Fondé en 1983 --Unis pour la diversité et l'égalité raciale


Montreal, September 29, 2010--- The Crown has dropped six criminal charges laid against an African Montreal man who was arrested and violently assaulted by Montreal Police officers.

Back in March 2007, Mr. Jean-Paul Ounabakidi, a businessman and beauty salon owner, was driving his 17-year old son to his gym in his SUV near Frontenac Metro Station, when he was stopped by the two officers and fined for not having his car insurance certificate and for not signing his registration. After the stop, the two officers followed him to his beauty salon near subway station where they would arrest, pepper spray, assault and arrest him in front of his wife and children. He would be charged four months later with six criminal offenses:assaulting police officers; assaulting police officers with the goal to prevent his arrest;and dangerous driving.

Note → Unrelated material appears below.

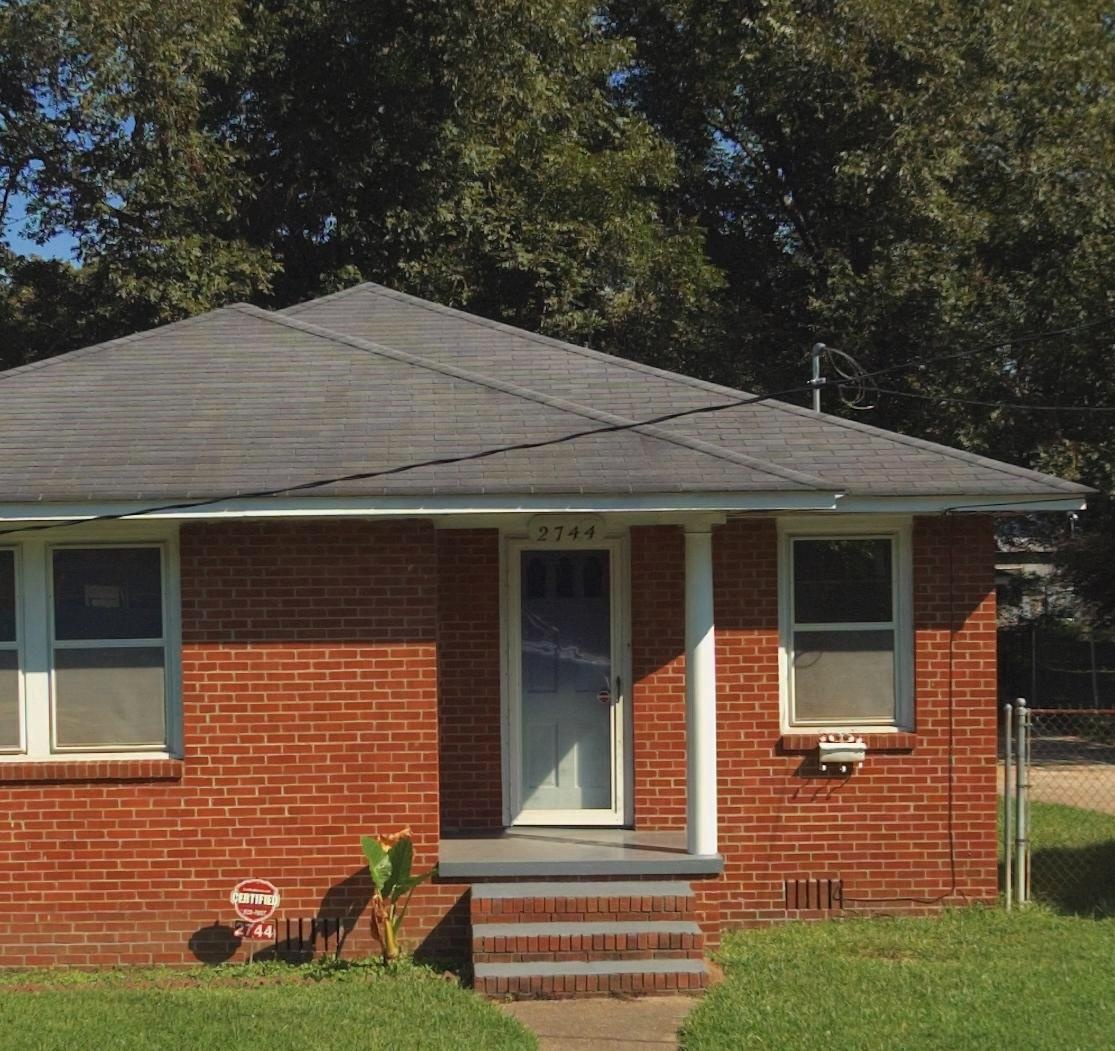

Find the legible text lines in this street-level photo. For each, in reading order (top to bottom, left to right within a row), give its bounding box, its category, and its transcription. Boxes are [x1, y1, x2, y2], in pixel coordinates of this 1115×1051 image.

With CRARR’s help, he filed complaints with the Quebec Police Ethics Commissioner and the Quebec Human Rights and Youth Rights Commission. The Commissioner at first dismissed his case in 2008; CRARR applied for a review of the decision before the Police Ethics Committee, which eventually overturned the decision due to evident flaws in the Commissioner’s investigation and conclusions. The Committee ordered the case to be brought to it for a hearing.

In January 2010, the Committee found that the two officers committed several key police ethics violations, such as illegal arrest and detention; failing to inform Mr. Ounabikidi of the grounds for his arrest; assault; and laying of penal and criminal charges without grounds. The racial dimension (such as the police version that Mr. Ounabakidi, a church-going Christian, was crying ”Allah, Allah” in the back of the police car when he was bleeding; the racial profiling claim, etc.) was dismissed by the Commissioner and not addressed by the Committee.

In a decision rendered on April 13, 2010, the Committee ruled that Officer Stéphane Boucher, who has been on the force since 1998, be suspended for a total of 42 days without pay, and Officer François Plamondon, on the force since 2006, for a total of 30 days without pay.

The civil rights complaint filed by CRARR on behalf of Mr. Ounabakidi, which describes the case as a typical “Driving While Black” racial profiling case, is still under investigation by the human rights commission.

Additional steps will be taken in the coming days to ensure authorities' protection of Mr. Ounabakidi's civil rights.